Diabetes is a state of insulin resistance resulting from many known factors, such as poor diet, sedentary lifestyle, and obesity, but there are likely unknown causes, too. Researchers from the University of Connecticut (UConn) are exploring some of these lesser known influences, including the physiologic impact of cellular senescence, which describes the outcome of stress on cells, leading to an irreversible proliferative arrest and causing proinflammatory secretions.

According to research conducted by Ming Xu, assistant professor and corresponding author and colleagues from the UConn School of Medicine, the identification of a previously unexamined cellular senescent population (p21Cip1 highly expressing [p21high] cells) that accumulates in adipose tissue in obese individuals and removal of those offending cells from adipose tissue in mice prevents insulin resistance in mice. The authors believe that clearing these senescent cells from body fat in humans may improve insulin sensitivity in obese individuals.

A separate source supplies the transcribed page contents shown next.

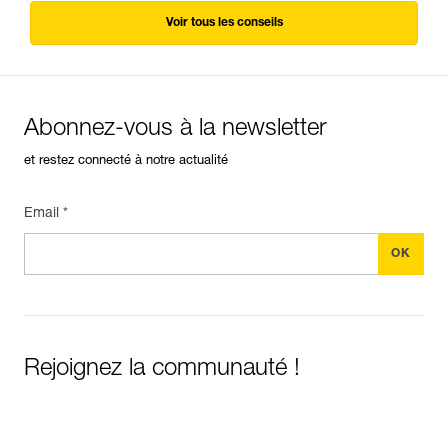
Voir tous les conseils
Abonnez-vous à la newsletter
et restez connecté à notre actualité
Email *
Rejoignez la communauté !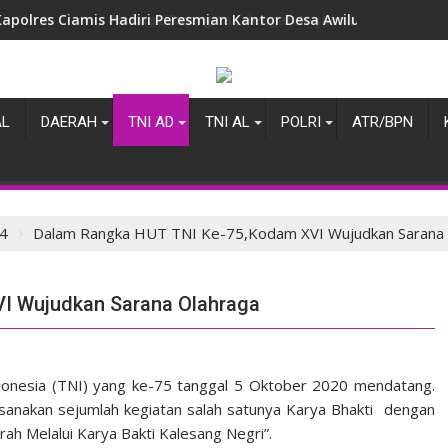
Kapolres Ciamis Perkuat Sinergitas dengan Kejaksaan Negeri,
AL
DAERAH
TNI AD
TNI AL
POLRI
ATR/BPN
4
Dalam Rangka HUT TNI Ke-75,Kodam XVI Wujudkan Sarana 
I Wujudkan Sarana Olahraga
nesia (TNI) yang ke-75 tanggal 5 Oktober 2020 mendatang.
sanakan sejumlah kegiatan salah satunya Karya Bhakti dengan
ah Melalui Karya Bakti Kalesang Negri”.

Dr. Xu and colleagues at the UConn School of Medicine and the Mayo Clinic investigated whether a combination of senolytic investigational drugs, dasatinib and quercetin, improves type 2 diabetes (T2D) in humans. These agents had previously demonstrated efficacy in mitigating insulin resistance (IR) following xenotransplantation into immunodeficient mice. The authors note that IR and impaired tissue response are among the earliest hallmark signs of prediabetes, resulting in pancreatic beta-cell dysfunction and abnormal insulin secretion.

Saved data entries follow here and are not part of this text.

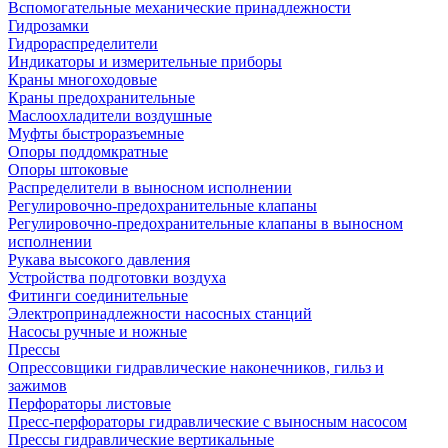
Вспомогательные механические принадлежности
Гидрозамки
Гидрораспределители
Индикаторы и измерительные приборы
Краны многоходовые
Краны предохранительные
Маслоохладители воздушные
Муфты быстроразъемные
Опоры поддомкратные
Опоры штоковые
Распределители в выносном исполнении
Регулировочно-предохранительные клапаны
Регулировочно-предохранительные клапаны в выносном
исполнении
Рукава высокого давления
Устройства подготовки воздуха
Фитинги соединительные
Электропринадлежности насосных станций
Насосы ручные и ножные
Прессы
Опрессовщики гидравлические наконечников, гильз и
зажимов
Перфораторы листовые
Пресс-перфораторы гидравлические с выносным насосом
Прессы гидравлические вертикальные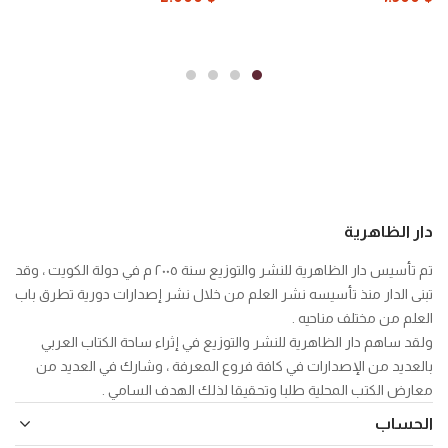
دار الظاهرية
تم تأسيس دار الظاهرية للنشر والتوزيع سنة ٢٠٠٥ م في دولة الكويت ، وقد
تبنى الدار منذ تأسيسه نشر العلم من خلال نشر إصدارات دورية تطرق باب
العلم من مختلف مناحيه .
ولقد ساهم دار الظاهرية للنشر والتوزيع في إثراء ساحة الكتاب العربي
بالعديد من الإصدارات في كافة فروع المعرفة ، وشارك في العديد من
معارض الكتب المحلية طلبا وتحقيقا لذلك الهدف السامي .
الحساب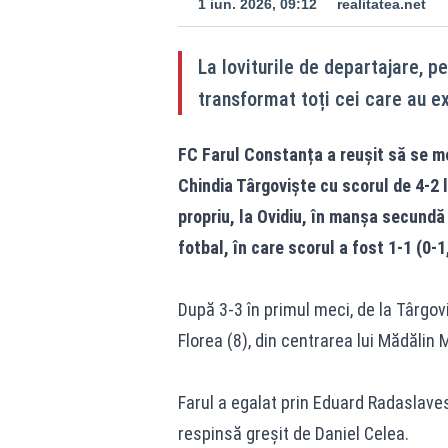
1 iun. 2026, 09:12
realitatea.net
La loviturile de departajare, p
transformat toți cei care au e
FC Farul Constanța a reușit să se me
Chindia Târgoviște cu scorul de 4-2 l
propriu, la Ovidiu, în manșa secundă
fotbal, în care scorul a fost 1-1 (0-1
După 3-3 în primul meci, de la Târgov
Florea (8), din centrarea lui Mădălin 
Farul a egalat prin Eduard Radaslave
respinsă greșit de Daniel Celea.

According to Dr. Xu, "These drugs can make human fat healthy, and that could be great. The results were very impressive and cleared the route for potential clinical trials." He added, "Although these preclinical results were very promising, large scale clinical trials are absolutely critical to examine the efficacy and safety of these drugs in humans before clinical use."

The team indicated that more than 93 million U.S. adults are obese, and obesity is among the most significant risk factor for developing T2D, which is a leading cause of death, especially in the older population.

The authors conclude that their findings lay the foundation for pursuing the targeting of cells as a new therapy to alleviate insulin resistance. The authors write, "Our study implicates p21high cells as a new and potentially translatable target for T2D interventions. Monthly clearance of p21high cells can provide long-term protective effects on IR in obese mice."

The research was funded primarily by the National Institutes on Aging, the Regenerative Medicine Initiative for Diabetes Career Development Award from Mayo Clinic, the Esperance Fellowship in Personalized Nutrition, and the American Federation for Aging Research.

The content contained in this article is for informational purposes only. The content is not intended to be a substitute for professional advice. Reliance on any information provided in this article is solely at your own risk.